═════ Data supplied

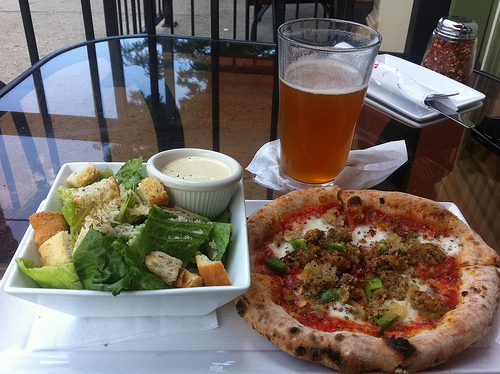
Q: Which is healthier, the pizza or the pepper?
A: The pepper is healthier than the pizza.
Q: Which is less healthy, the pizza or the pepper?
A: The pizza is less healthy than the pepper.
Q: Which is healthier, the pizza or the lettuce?
A: The lettuce is healthier than the pizza.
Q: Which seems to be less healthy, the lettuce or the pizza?
A: The pizza is less healthy than the lettuce.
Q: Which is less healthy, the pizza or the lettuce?
A: The pizza is less healthy than the lettuce.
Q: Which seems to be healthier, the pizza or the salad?
A: The salad is healthier than the pizza.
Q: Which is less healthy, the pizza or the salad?
A: The pizza is less healthy than the salad.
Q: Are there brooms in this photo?
A: No, there are no brooms.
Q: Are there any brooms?
A: No, there are no brooms.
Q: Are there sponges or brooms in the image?
A: No, there are no brooms or sponges.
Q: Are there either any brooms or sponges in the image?
A: No, there are no brooms or sponges.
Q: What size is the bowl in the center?
A: The bowl is small.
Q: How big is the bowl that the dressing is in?
A: The bowl is small.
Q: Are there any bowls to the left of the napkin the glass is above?
A: Yes, there is a bowl to the left of the napkin.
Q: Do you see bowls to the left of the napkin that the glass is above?
A: Yes, there is a bowl to the left of the napkin.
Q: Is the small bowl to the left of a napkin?
A: Yes, the bowl is to the left of a napkin.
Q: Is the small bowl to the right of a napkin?
A: No, the bowl is to the left of a napkin.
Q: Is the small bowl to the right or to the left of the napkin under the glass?
A: The bowl is to the left of the napkin.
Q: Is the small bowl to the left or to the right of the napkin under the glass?
A: The bowl is to the left of the napkin.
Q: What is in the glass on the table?
A: The beverage is in the glass.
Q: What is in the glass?
A: The beverage is in the glass.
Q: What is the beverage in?
A: The beverage is in the glass.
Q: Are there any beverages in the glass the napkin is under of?
A: Yes, there is a beverage in the glass.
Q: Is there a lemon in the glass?
A: No, there is a beverage in the glass.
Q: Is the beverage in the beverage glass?
A: Yes, the beverage is in the glass.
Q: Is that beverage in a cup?
A: No, the beverage is in the glass.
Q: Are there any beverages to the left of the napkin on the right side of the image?
A: Yes, there is a beverage to the left of the napkin.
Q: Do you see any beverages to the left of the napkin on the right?
A: Yes, there is a beverage to the left of the napkin.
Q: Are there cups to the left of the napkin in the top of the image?
A: No, there is a beverage to the left of the napkin.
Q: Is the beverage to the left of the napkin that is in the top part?
A: Yes, the beverage is to the left of the napkin.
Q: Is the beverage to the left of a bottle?
A: No, the beverage is to the left of the napkin.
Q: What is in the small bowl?
A: The dressing is in the bowl.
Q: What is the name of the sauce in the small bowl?
A: The sauce is a dressing.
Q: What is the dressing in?
A: The dressing is in the bowl.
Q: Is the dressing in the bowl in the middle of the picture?
A: Yes, the dressing is in the bowl.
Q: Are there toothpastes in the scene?
A: No, there are no toothpastes.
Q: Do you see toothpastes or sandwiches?
A: No, there are no toothpastes or sandwiches.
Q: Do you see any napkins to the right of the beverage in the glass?
A: Yes, there is a napkin to the right of the beverage.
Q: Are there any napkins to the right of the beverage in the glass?
A: Yes, there is a napkin to the right of the beverage.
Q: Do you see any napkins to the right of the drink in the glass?
A: Yes, there is a napkin to the right of the beverage.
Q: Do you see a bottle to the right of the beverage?
A: No, there is a napkin to the right of the beverage.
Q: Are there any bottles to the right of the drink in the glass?
A: No, there is a napkin to the right of the beverage.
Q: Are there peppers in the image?
A: Yes, there is a pepper.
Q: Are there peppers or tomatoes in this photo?
A: Yes, there is a pepper.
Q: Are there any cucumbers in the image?
A: No, there are no cucumbers.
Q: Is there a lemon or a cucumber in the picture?
A: No, there are no cucumbers or lemons.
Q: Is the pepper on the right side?
A: Yes, the pepper is on the right of the image.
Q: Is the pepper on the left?
A: No, the pepper is on the right of the image.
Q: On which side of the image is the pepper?
A: The pepper is on the right of the image.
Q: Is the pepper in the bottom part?
A: Yes, the pepper is in the bottom of the image.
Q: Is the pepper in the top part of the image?
A: No, the pepper is in the bottom of the image.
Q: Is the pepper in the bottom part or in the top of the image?
A: The pepper is in the bottom of the image.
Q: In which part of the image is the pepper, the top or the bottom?
A: The pepper is in the bottom of the image.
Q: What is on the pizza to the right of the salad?
A: The pepper is on the pizza.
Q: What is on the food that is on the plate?
A: The pepper is on the pizza.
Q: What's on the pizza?
A: The pepper is on the pizza.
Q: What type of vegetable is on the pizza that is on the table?
A: The vegetable is a pepper.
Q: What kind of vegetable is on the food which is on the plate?
A: The vegetable is a pepper.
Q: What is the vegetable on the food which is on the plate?
A: The vegetable is a pepper.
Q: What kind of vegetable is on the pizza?
A: The vegetable is a pepper.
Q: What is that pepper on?
A: The pepper is on the pizza.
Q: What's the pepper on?
A: The pepper is on the pizza.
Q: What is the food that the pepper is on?
A: The food is a pizza.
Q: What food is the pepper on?
A: The pepper is on the pizza.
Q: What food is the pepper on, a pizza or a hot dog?
A: The pepper is on a pizza.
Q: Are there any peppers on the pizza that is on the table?
A: Yes, there is a pepper on the pizza.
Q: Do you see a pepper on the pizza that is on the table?
A: Yes, there is a pepper on the pizza.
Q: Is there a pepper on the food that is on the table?
A: Yes, there is a pepper on the pizza.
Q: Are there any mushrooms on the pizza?
A: No, there is a pepper on the pizza.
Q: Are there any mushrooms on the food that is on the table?
A: No, there is a pepper on the pizza.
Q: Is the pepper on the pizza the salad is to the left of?
A: Yes, the pepper is on the pizza.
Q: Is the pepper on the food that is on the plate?
A: Yes, the pepper is on the pizza.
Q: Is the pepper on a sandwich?
A: No, the pepper is on the pizza.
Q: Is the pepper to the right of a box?
A: No, the pepper is to the right of a bowl.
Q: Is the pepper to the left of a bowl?
A: No, the pepper is to the right of a bowl.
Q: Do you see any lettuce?
A: Yes, there is lettuce.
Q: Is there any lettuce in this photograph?
A: Yes, there is lettuce.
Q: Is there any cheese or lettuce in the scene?
A: Yes, there is lettuce.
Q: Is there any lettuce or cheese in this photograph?
A: Yes, there is lettuce.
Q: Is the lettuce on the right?
A: No, the lettuce is on the left of the image.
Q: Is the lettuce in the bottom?
A: Yes, the lettuce is in the bottom of the image.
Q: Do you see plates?
A: Yes, there is a plate.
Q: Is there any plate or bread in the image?
A: Yes, there is a plate.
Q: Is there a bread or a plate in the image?
A: Yes, there is a plate.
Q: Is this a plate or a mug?
A: This is a plate.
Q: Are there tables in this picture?
A: Yes, there is a table.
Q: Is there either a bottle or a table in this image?
A: Yes, there is a table.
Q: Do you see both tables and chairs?
A: No, there is a table but no chairs.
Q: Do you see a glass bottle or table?
A: Yes, there is a glass table.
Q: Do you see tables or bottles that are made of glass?
A: Yes, the table is made of glass.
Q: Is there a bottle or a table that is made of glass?
A: Yes, the table is made of glass.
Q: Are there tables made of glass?
A: Yes, there is a table that is made of glass.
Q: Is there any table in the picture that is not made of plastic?
A: Yes, there is a table that is made of glass.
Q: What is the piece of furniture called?
A: The piece of furniture is a table.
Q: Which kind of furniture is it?
A: The piece of furniture is a table.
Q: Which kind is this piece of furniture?
A: This is a table.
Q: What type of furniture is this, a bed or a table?
A: This is a table.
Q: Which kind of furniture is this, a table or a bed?
A: This is a table.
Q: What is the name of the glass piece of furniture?
A: The piece of furniture is a table.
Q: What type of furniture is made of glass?
A: The furniture is a table.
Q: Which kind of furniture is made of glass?
A: The furniture is a table.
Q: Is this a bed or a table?
A: This is a table.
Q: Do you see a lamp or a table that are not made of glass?
A: No, there is a table but it is made of glass.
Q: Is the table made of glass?
A: Yes, the table is made of glass.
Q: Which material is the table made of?
A: The table is made of glass.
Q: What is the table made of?
A: The table is made of glass.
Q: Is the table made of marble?
A: No, the table is made of glass.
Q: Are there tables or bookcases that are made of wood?
A: No, there is a table but it is made of glass.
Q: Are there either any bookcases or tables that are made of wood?
A: No, there is a table but it is made of glass.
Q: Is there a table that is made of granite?
A: No, there is a table but it is made of glass.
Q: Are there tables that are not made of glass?
A: No, there is a table but it is made of glass.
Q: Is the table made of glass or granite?
A: The table is made of glass.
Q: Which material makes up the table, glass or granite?
A: The table is made of glass.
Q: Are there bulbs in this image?
A: No, there are no bulbs.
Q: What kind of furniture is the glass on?
A: The glass is on the table.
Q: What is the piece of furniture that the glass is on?
A: The piece of furniture is a table.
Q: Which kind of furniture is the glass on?
A: The glass is on the table.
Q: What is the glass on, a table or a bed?
A: The glass is on a table.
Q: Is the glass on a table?
A: Yes, the glass is on a table.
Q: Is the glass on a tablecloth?
A: No, the glass is on a table.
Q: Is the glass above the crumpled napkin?
A: Yes, the glass is above the napkin.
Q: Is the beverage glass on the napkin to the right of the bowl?
A: Yes, the glass is on the napkin.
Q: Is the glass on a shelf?
A: No, the glass is on the napkin.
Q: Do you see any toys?
A: No, there are no toys.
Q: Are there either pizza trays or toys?
A: No, there are no toys or pizza trays.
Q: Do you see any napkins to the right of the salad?
A: Yes, there is a napkin to the right of the salad.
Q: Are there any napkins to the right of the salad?
A: Yes, there is a napkin to the right of the salad.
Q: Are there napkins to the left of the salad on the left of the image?
A: No, the napkin is to the right of the salad.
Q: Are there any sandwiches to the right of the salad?
A: No, there is a napkin to the right of the salad.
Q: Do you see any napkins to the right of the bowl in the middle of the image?
A: Yes, there is a napkin to the right of the bowl.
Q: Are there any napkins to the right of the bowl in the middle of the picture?
A: Yes, there is a napkin to the right of the bowl.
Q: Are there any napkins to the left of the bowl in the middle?
A: No, the napkin is to the right of the bowl.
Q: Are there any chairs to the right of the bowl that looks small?
A: No, there is a napkin to the right of the bowl.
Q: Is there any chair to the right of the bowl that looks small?
A: No, there is a napkin to the right of the bowl.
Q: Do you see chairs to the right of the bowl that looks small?
A: No, there is a napkin to the right of the bowl.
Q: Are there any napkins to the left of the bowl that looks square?
A: No, the napkin is to the right of the bowl.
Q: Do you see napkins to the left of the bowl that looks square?
A: No, the napkin is to the right of the bowl.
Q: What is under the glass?
A: The napkin is under the glass.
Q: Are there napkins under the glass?
A: Yes, there is a napkin under the glass.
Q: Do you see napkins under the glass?
A: Yes, there is a napkin under the glass.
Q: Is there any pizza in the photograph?
A: Yes, there is a pizza.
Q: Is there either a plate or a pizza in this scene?
A: Yes, there is a pizza.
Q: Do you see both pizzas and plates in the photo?
A: Yes, there are both a pizza and a plate.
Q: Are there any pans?
A: No, there are no pans.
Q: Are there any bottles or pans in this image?
A: No, there are no pans or bottles.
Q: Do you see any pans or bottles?
A: No, there are no pans or bottles.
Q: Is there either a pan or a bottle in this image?
A: No, there are no pans or bottles.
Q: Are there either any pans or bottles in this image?
A: No, there are no pans or bottles.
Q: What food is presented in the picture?
A: The food is a pizza.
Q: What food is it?
A: The food is a pizza.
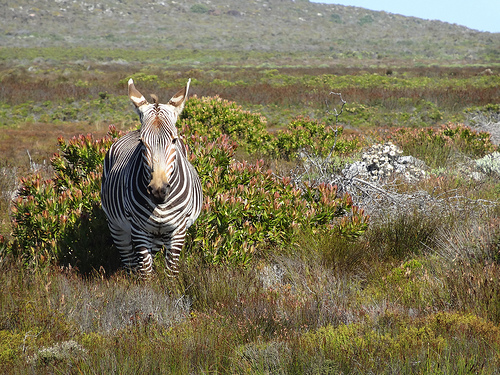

══════════

# Exercise prompt
Arrange the records above as a numbered list, covering only the lines from the one containing "Q: Is the glass above the crumpled napkin?" through the one containing "A: No, there are no toys or pizza trays.", both included, and leave out any blank lines.

# Finished exercise
1. Q: Is the glass above the crumpled napkin?
2. A: Yes, the glass is above the napkin.
3. Q: Is the beverage glass on the napkin to the right of the bowl?
4. A: Yes, the glass is on the napkin.
5. Q: Is the glass on a shelf?
6. A: No, the glass is on the napkin.
7. Q: Do you see any toys?
8. A: No, there are no toys.
9. Q: Are there either pizza trays or toys?
10. A: No, there are no toys or pizza trays.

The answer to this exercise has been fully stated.